Plötzlich drängen sich unangenehme Gedanken im Kopf auf, die uns erschrecken: Etwas Gewalttätiges oder Gemeines. Das sind intrusive Gedanken und ganz normal. Diese können sich aber problematisch entwickeln. Darum geht es in dieser Achtsam-Folge.

Unwillkürliche, aufdringliche Gedanken, Bilder oder Impulse, die ohne bewusste Absicht ins Bewusstsein eindringen und subjektives Unbehagen auslösen – das ist die Definition der intrusiven Gedanken. Zwischen 80 bis 90 Prozent der Bevölkerung kennt intrusive Gedanken — sie sind ein normales Merkmal menschlichen Denkens und kein Hinweis auf eine Störung.

"Studien zeigen, dass praktisch alle frischgebackenen Mütter intrusive Gedanken über unbeabsichtigte Gefährdung ihres Kindes berichten."
Dr. Main Huong Nguyen, Psychologin

Doch es gibt einen Moment, ab dem diese Gedanken problematisch werden. Dabei geht es nicht um den Inhalt, sondern wie wir diese Gedanken bewerten, ist das Problem.
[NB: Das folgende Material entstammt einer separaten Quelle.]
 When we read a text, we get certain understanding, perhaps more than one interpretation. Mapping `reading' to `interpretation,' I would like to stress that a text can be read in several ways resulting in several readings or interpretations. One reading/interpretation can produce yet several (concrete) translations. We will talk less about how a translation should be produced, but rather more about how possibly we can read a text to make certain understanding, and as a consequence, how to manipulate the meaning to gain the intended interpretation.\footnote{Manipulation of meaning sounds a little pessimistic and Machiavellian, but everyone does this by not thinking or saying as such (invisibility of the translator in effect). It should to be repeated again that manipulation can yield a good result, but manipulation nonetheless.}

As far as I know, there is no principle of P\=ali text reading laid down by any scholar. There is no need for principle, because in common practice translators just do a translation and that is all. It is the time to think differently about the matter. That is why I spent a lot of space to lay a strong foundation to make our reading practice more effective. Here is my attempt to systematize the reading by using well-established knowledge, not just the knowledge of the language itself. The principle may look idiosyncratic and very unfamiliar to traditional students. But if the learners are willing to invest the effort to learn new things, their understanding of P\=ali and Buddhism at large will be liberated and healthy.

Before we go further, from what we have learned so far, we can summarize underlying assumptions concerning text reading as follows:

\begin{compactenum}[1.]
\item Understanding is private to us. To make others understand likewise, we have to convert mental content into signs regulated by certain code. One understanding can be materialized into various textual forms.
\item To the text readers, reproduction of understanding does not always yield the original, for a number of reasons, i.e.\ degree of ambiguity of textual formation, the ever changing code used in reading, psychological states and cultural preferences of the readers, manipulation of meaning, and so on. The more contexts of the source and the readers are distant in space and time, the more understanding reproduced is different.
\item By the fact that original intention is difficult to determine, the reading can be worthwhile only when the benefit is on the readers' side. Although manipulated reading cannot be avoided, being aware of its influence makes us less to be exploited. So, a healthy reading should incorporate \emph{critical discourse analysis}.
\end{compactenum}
Wenn wir die Gedanken negativ bewerten, uns deswegen selbst beschimpfen oder verachten – dann wird es schwierig. Wenn uns diese Gedanken extrem stressen und wir versuchen, sie zu unterdrücken, wird es noch schlimmer.
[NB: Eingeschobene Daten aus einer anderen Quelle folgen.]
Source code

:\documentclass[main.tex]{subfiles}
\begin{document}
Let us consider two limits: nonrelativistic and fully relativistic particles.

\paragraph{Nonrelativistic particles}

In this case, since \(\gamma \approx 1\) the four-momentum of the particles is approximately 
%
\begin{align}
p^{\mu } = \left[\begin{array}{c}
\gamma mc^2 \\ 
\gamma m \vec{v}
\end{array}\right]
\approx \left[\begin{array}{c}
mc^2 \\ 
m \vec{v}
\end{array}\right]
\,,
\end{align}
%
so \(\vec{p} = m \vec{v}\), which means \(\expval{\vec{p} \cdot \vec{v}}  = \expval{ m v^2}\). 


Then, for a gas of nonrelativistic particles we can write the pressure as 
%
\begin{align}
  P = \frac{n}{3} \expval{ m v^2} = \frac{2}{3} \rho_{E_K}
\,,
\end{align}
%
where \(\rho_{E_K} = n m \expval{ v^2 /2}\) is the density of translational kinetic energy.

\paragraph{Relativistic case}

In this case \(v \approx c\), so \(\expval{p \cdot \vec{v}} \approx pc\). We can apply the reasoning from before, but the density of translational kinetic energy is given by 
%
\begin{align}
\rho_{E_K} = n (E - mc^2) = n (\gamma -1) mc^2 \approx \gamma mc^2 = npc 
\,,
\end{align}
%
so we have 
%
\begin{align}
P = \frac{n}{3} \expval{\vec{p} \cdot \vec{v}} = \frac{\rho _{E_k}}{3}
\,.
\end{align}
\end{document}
Intrusive Gedanken achtsam bewältigen

Psychologin Dr. Main Huong Nguyen und Moderatorin Diane Hielscher sprechen in dieser Achtsam-Folge darüber, was wir tun können, um besser – und achtsamer damit umzugehen. Was hilft uns dabei, welche Strategien und Übungen gibt es, wie können wir unser Gehirn achtsam neu verdrahten, um besser mit diesen Gedanken umzugehen? Und was sagt die Studienlage dazu?